__Your instructions__. This exercise calls for the records to be repeated in full, exactly as written.

Dataset excerpts:
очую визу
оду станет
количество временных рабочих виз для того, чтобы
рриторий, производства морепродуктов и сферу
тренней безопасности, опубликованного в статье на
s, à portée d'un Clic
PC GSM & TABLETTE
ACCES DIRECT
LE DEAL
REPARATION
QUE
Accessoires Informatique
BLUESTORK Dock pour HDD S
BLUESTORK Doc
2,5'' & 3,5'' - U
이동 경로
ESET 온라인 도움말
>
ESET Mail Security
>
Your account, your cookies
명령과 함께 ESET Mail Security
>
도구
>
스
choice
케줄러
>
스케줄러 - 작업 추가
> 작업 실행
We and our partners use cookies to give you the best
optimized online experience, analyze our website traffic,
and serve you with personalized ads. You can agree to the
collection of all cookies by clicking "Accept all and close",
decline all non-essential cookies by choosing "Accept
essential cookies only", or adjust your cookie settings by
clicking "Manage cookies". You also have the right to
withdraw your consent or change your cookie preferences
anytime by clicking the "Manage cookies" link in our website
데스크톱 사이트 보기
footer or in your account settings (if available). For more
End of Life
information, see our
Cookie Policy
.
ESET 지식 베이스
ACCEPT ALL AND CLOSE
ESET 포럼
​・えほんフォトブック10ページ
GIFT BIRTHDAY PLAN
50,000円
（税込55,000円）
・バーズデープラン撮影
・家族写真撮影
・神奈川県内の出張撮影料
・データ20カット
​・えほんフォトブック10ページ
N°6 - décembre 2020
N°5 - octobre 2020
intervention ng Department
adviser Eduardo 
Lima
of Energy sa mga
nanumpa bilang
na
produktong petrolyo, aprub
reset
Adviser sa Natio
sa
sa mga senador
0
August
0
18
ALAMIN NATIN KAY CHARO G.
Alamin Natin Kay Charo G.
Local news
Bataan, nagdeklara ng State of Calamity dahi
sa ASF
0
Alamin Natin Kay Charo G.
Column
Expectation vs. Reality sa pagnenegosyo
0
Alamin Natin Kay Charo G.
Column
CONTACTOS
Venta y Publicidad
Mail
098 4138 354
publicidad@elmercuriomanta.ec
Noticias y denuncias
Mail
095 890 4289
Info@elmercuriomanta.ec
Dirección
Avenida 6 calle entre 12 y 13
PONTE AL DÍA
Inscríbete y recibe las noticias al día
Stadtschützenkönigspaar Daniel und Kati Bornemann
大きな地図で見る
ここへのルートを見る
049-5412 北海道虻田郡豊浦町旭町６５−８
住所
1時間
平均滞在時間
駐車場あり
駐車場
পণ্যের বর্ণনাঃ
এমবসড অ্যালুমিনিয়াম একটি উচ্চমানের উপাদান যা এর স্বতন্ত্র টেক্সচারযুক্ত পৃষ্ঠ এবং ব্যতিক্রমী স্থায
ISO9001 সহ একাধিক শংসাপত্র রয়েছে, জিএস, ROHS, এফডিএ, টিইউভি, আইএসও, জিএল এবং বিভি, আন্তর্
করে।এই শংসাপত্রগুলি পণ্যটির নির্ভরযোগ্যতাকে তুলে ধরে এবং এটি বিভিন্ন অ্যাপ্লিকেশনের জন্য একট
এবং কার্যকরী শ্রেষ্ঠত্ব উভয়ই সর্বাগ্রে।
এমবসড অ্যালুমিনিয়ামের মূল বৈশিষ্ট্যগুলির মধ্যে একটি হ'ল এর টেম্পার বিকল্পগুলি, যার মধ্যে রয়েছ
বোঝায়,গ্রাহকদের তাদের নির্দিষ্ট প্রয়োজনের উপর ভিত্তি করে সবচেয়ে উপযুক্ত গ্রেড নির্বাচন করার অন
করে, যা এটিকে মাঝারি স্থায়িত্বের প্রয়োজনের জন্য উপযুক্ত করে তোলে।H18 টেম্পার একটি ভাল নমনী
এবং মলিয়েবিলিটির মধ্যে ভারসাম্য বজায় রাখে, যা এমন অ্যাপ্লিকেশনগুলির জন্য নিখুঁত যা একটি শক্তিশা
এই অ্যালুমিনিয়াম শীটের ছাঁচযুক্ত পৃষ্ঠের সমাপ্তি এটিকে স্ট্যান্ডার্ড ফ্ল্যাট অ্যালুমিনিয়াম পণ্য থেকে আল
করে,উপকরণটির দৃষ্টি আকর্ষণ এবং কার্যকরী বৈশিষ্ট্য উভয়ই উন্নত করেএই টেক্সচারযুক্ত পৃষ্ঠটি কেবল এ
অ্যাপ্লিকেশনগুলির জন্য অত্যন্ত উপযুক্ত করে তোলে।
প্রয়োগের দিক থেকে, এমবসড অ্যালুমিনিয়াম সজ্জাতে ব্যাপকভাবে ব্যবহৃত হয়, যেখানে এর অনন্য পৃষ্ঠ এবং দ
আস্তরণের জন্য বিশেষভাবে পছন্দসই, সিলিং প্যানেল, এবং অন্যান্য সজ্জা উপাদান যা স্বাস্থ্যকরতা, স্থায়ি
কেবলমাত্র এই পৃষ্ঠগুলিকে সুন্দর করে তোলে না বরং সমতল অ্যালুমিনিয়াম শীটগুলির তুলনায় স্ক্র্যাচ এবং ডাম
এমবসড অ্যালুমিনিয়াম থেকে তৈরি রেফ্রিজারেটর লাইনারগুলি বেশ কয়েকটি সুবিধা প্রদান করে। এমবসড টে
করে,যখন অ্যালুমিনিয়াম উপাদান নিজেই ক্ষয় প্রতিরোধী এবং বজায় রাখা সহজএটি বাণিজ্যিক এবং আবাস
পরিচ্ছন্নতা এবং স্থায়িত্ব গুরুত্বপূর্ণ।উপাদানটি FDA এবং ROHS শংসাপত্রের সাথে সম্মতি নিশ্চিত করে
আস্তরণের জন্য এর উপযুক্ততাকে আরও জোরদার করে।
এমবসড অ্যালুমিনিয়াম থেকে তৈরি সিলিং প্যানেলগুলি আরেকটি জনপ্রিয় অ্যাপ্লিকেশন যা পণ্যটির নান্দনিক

__Response for this exercise__.
очую визу
оду станет
количество временных рабочих виз для того, чтобы
рриторий, производства морепродуктов и сферу
тренней безопасности, опубликованного в статье на
s, à portée d'un Clic
PC GSM & TABLETTE
ACCES DIRECT
LE DEAL
REPARATION
QUE
Accessoires Informatique
BLUESTORK Dock pour HDD S
BLUESTORK Doc
2,5'' & 3,5'' - U
이동 경로
ESET 온라인 도움말
>
ESET Mail Security
>
Your account, your cookies
명령과 함께 ESET Mail Security
>
도구
>
스
choice
케줄러
>
스케줄러 - 작업 추가
> 작업 실행
We and our partners use cookies to give you the best
optimized online experience, analyze our website traffic,
and serve you with personalized ads. You can agree to the
collection of all cookies by clicking "Accept all and close",
decline all non-essential cookies by choosing "Accept
essential cookies only", or adjust your cookie settings by
clicking "Manage cookies". You also have the right to
withdraw your consent or change your cookie preferences
anytime by clicking the "Manage cookies" link in our website
데스크톱 사이트 보기
footer or in your account settings (if available). For more
End of Life
information, see our
Cookie Policy
.
ESET 지식 베이스
ACCEPT ALL AND CLOSE
ESET 포럼
​・えほんフォトブック10ページ
GIFT BIRTHDAY PLAN
50,000円
（税込55,000円）
・バーズデープラン撮影
・家族写真撮影
・神奈川県内の出張撮影料
・データ20カット
​・えほんフォトブック10ページ
N°6 - décembre 2020
N°5 - octobre 2020
intervention ng Department
adviser Eduardo 
Lima
of Energy sa mga
nanumpa bilang
na
produktong petrolyo, aprub
reset
Adviser sa Natio
sa
sa mga senador
0
August
0
18
ALAMIN NATIN KAY CHARO G.
Alamin Natin Kay Charo G.
Local news
Bataan, nagdeklara ng State of Calamity dahi
sa ASF
0
Alamin Natin Kay Charo G.
Column
Expectation vs. Reality sa pagnenegosyo
0
Alamin Natin Kay Charo G.
Column
CONTACTOS
Venta y Publicidad
Mail
098 4138 354
publicidad@elmercuriomanta.ec
Noticias y denuncias
Mail
095 890 4289
Info@elmercuriomanta.ec
Dirección
Avenida 6 calle entre 12 y 13
PONTE AL DÍA
Inscríbete y recibe las noticias al día
Stadtschützenkönigspaar Daniel und Kati Bornemann
大きな地図で見る
ここへのルートを見る
049-5412 北海道虻田郡豊浦町旭町６５−８
住所
1時間
平均滞在時間
駐車場あり
駐車場
পণ্যের বর্ণনাঃ
এমবসড অ্যালুমিনিয়াম একটি উচ্চমানের উপাদান যা এর স্বতন্ত্র টেক্সচারযুক্ত পৃষ্ঠ এবং ব্যতিক্রমী স্থায
ISO9001 সহ একাধিক শংসাপত্র রয়েছে, জিএস, ROHS, এফডিএ, টিইউভি, আইএসও, জিএল এবং বিভি, আন্তর্
করে।এই শংসাপত্রগুলি পণ্যটির নির্ভরযোগ্যতাকে তুলে ধরে এবং এটি বিভিন্ন অ্যাপ্লিকেশনের জন্য একট
এবং কার্যকরী শ্রেষ্ঠত্ব উভয়ই সর্বাগ্রে।
এমবসড অ্যালুমিনিয়ামের মূল বৈশিষ্ট্যগুলির মধ্যে একটি হ'ল এর টেম্পার বিকল্পগুলি, যার মধ্যে রয়েছ
বোঝায়,গ্রাহকদের তাদের নির্দিষ্ট প্রয়োজনের উপর ভিত্তি করে সবচেয়ে উপযুক্ত গ্রেড নির্বাচন করার অন
করে, যা এটিকে মাঝারি স্থায়িত্বের প্রয়োজনের জন্য উপযুক্ত করে তোলে।H18 টেম্পার একটি ভাল নমনী
এবং মলিয়েবিলিটির মধ্যে ভারসাম্য বজায় রাখে, যা এমন অ্যাপ্লিকেশনগুলির জন্য নিখুঁত যা একটি শক্তিশা
এই অ্যালুমিনিয়াম শীটের ছাঁচযুক্ত পৃষ্ঠের সমাপ্তি এটিকে স্ট্যান্ডার্ড ফ্ল্যাট অ্যালুমিনিয়াম পণ্য থেকে আল
করে,উপকরণটির দৃষ্টি আকর্ষণ এবং কার্যকরী বৈশিষ্ট্য উভয়ই উন্নত করেএই টেক্সচারযুক্ত পৃষ্ঠটি কেবল এ
অ্যাপ্লিকেশনগুলির জন্য অত্যন্ত উপযুক্ত করে তোলে।
প্রয়োগের দিক থেকে, এমবসড অ্যালুমিনিয়াম সজ্জাতে ব্যাপকভাবে ব্যবহৃত হয়, যেখানে এর অনন্য পৃষ্ঠ এবং দ
আস্তরণের জন্য বিশেষভাবে পছন্দসই, সিলিং প্যানেল, এবং অন্যান্য সজ্জা উপাদান যা স্বাস্থ্যকরতা, স্থায়ি
কেবলমাত্র এই পৃষ্ঠগুলিকে সুন্দর করে তোলে না বরং সমতল অ্যালুমিনিয়াম শীটগুলির তুলনায় স্ক্র্যাচ এবং ডাম
এমবসড অ্যালুমিনিয়াম থেকে তৈরি রেফ্রিজারেটর লাইনারগুলি বেশ কয়েকটি সুবিধা প্রদান করে। এমবসড টে
করে,যখন অ্যালুমিনিয়াম উপাদান নিজেই ক্ষয় প্রতিরোধী এবং বজায় রাখা সহজএটি বাণিজ্যিক এবং আবাস
পরিচ্ছন্নতা এবং স্থায়িত্ব গুরুত্বপূর্ণ।উপাদানটি FDA এবং ROHS শংসাপত্রের সাথে সম্মতি নিশ্চিত করে
আস্তরণের জন্য এর উপযুক্ততাকে আরও জোরদার করে।
এমবসড অ্যালুমিনিয়াম থেকে তৈরি সিলিং প্যানেলগুলি আরেকটি জনপ্রিয় অ্যাপ্লিকেশন যা পণ্যটির নান্দনিক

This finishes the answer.